Equations (5.2.10), (5.2.11) and (5.2.5) yield

$$T_{ij} = \frac{2\mu\nu}{1-2\nu} e_{kk}\delta_{ij} + 2 \mu e_{ij}\ .$$ (5.2.17)

For an incompressible material, the first term on the right-hand side of (5.2.17) is of the form % and hence is indeterminate. It is usually denoted by $-p\delta_{ij}$ and the constitutive relation for an incompressible linear elastic material becomes

$$T_{ij} = -p\delta_{ij} + 2\mu e_{ij}\ .$$ (5.2.18)

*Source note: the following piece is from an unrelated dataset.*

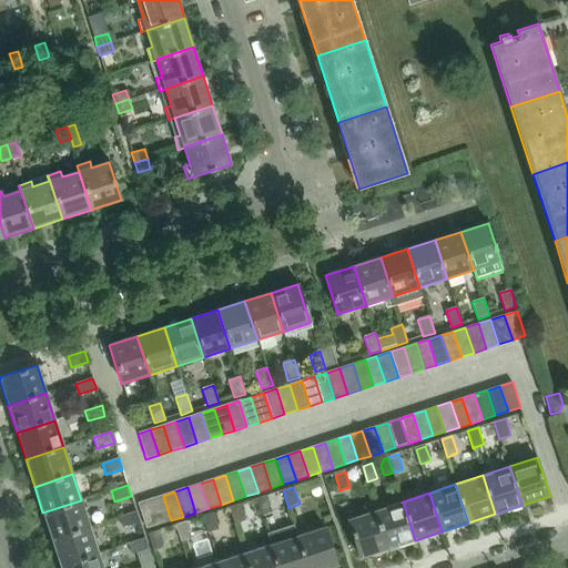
[(163,496),(150,499),(159,525),(171,520),(163,496)]
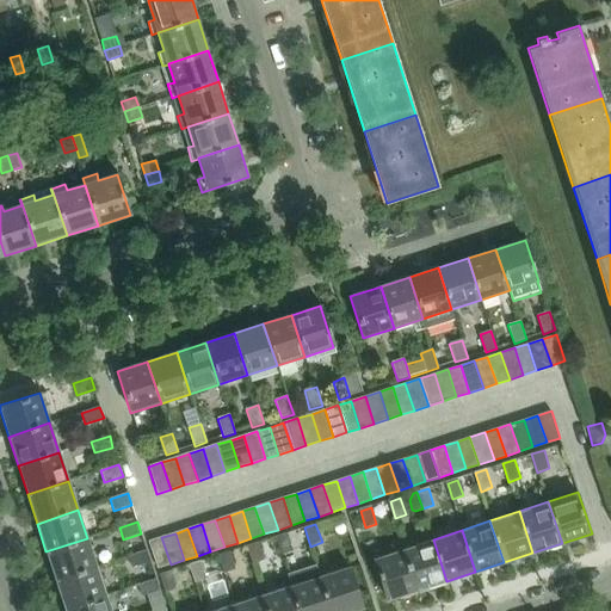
[(292,551),(287,534),(276,537),(282,555),(292,551)]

Here $p$ is called the hydrostatic pressure, and it can not be determined from the strain field. However, whenever surface tractions are prescribed on at least a part of the boundary, $p$ can be uniquely determined.

Example:

a)

For an isotropic Hookean material, show that the principal axes of stress and strain coincide.

b)

Find a relation between the principal values of stress and strain.

Solution: Note that eigenvectors of $T_{ij}$ and $e_{ij}$ are the principal axes of stress and strain respectively.

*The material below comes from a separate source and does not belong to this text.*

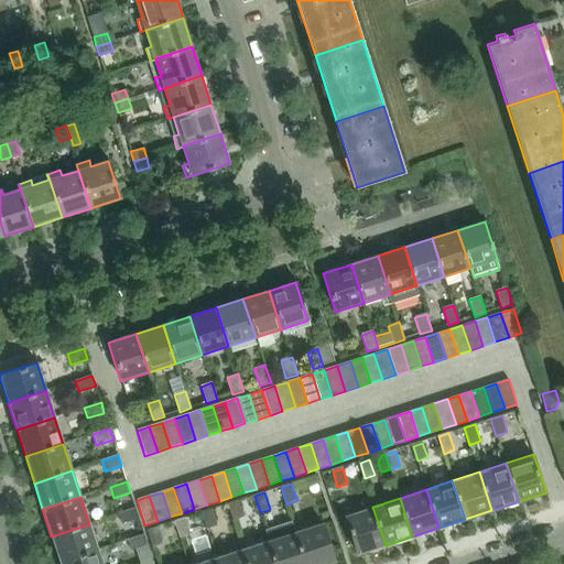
[(243,518),(238,501),(228,505),(232,521),(243,518)]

Let $\mathbf{n}^{(1)}$ be an eigenvector of $e_{ij}$ and $e^{(1)}$ be the corresponding eigenvalue. That is

$$e_{ij}n^{(1)}_j = e^{(1)}n^{(1)}_i\ .$$

By Hooke's law we have

$$T_{ij}n^{(1)}_j =\ (\lambda e_{kk}\delta_{ij} + 2\mu e_{ij})n^{(1)}_j\ ,$$

$$=\ \lambda e_{kk}n^{(1)}_i + 2\mu e_{ij} n^{(1)}_j\ ,$$

$$=\ \lambda e_{kk} n^{(1)}_i + 2\mu e^{(1)}n^{(1)}_i\ ,$$

$$=\ (\lambda e_{kk} + 2\mu e^{(1)})n^{(1)}_i\ . \ast$$

Therefore, $\mathbf{n}^{(1)}$ is also an eigenvector of $T_{ij}$ and the corresponding eigenvalue is $\lambda e_{kk} + 2\mu e^{(1)}$.

b) It is clear from eqn. ($\ast$) that the eigenvalue $T^{(1)}$ of $T_{ij}$ corresponding to the eigenvector $\mathbf{n}^{(1)}$ is $\lambda e_{kk} + 2\mu e^{(1)}$. Since $e_{kk} = e^{(1)} + e^{(2)} + e^{(3)}$, therefore,

$$T^{(1)} = \lambda (e^{(1)} + e^{(2)} + e^{(3)}) + 2\mu e^{(1)}\ .$$

Similarly,

$$T^{(2)} = \lambda (e^{(1)} + e^{(2)} + e^{(3)}) + 2\mu e^{(2)},$$

$$T^{(3)} = \lambda (e^{(1)} + e^{(2)} + e^{(3)}) + 2\mu e^{(3)}\ .$$

Exercise: (Recall the exercise given on page 2-11). For $W = \mu e_{ij}e_{ij} + \frac{\lambda}{2} (e_{kk})^2$, show that $\frac{\partial W}{\partial e_{ij}} = T_{ij}$.

Hint: It is advisable to do the problem long-hand. That is, first expand the given expression for $W$. Substitute $e_{21} = e_{12} = (e_{12} + e_{21})/2$ etc. in it and then carry out the differentiation with respect to $e_{11},\ e_{22},\ e_{12}$ etc.

$W$ is called the stored energy function or the strain energy density.